- **GOAL**: Report each line of the material below that contains the word "weighted". Copy those lines in full, and treat uppercase and lowercase as different.
# START OF EXERCISE INPUTS
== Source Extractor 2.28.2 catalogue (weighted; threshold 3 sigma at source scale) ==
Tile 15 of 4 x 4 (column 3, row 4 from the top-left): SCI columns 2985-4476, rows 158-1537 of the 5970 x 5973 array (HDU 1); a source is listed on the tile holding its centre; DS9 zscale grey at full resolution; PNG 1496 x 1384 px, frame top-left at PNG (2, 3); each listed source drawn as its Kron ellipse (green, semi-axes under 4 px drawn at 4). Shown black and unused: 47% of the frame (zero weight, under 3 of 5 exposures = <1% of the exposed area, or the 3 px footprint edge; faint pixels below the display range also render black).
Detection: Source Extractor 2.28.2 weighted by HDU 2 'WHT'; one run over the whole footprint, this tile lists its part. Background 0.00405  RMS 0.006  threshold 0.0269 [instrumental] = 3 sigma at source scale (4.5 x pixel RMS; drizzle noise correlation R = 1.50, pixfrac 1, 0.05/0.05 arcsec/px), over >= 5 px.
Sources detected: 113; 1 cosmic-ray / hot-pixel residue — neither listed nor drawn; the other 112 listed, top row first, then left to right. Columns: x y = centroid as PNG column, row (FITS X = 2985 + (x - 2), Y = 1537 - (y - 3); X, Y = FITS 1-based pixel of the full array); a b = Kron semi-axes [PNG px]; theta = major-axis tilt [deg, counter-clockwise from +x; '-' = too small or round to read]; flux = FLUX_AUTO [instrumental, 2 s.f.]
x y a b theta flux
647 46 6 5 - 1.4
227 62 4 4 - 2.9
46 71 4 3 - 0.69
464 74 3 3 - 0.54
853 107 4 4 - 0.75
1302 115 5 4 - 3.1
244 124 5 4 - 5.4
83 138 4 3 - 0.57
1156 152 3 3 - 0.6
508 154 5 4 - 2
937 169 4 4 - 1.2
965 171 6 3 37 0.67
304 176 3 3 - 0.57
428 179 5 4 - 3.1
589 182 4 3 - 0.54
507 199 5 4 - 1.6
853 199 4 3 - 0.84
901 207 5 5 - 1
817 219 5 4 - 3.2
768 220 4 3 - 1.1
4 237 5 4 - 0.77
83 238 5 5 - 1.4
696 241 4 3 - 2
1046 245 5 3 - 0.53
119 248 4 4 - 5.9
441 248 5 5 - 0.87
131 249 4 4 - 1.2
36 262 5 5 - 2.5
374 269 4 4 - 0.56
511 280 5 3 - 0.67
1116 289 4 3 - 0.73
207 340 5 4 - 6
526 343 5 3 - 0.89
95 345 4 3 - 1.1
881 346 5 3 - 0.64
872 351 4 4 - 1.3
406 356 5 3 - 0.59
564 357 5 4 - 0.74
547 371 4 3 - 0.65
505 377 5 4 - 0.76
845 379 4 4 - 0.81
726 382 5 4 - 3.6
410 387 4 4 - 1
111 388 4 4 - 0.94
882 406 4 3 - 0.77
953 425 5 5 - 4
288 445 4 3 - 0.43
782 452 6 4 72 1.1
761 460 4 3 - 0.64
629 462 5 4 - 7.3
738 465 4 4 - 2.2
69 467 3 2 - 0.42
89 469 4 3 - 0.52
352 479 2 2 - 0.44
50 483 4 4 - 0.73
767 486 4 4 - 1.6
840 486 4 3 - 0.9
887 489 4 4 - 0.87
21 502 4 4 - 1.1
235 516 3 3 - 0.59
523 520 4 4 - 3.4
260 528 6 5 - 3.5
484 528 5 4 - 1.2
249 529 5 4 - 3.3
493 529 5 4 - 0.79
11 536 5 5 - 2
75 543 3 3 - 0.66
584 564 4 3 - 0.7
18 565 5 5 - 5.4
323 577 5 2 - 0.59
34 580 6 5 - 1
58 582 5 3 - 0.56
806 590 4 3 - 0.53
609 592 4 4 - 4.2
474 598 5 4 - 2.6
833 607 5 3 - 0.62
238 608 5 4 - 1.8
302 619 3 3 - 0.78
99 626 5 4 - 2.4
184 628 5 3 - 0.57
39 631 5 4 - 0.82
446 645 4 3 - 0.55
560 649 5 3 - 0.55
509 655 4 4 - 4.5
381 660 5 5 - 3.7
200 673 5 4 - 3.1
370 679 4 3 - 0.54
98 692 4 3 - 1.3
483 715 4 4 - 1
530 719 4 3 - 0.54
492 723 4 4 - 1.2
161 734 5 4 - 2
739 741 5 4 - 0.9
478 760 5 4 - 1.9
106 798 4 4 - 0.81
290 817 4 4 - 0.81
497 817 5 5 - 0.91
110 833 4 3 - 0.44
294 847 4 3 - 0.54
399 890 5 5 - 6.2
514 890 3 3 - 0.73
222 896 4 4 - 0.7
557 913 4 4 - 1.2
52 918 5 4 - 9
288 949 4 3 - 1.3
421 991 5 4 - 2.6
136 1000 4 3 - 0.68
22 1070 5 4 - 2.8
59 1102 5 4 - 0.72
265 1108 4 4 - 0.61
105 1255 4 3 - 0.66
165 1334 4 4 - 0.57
# END OF EXERCISE INPUTS
- **WRITTEN SOLUTION**:
== Source Extractor 2.28.2 catalogue (weighted; threshold 3 sigma at source scale) ==
Detection: Source Extractor 2.28.2 weighted by HDU 2 'WHT'; one run over the whole footprint, this tile lists its part. Background 0.00405  RMS 0.006  threshold 0.0269 [instrumental] = 3 sigma at source scale (4.5 x pixel RMS; drizzle noise correlation R = 1.50, pixfrac 1, 0.05/0.05 arcsec/px), over >= 5 px.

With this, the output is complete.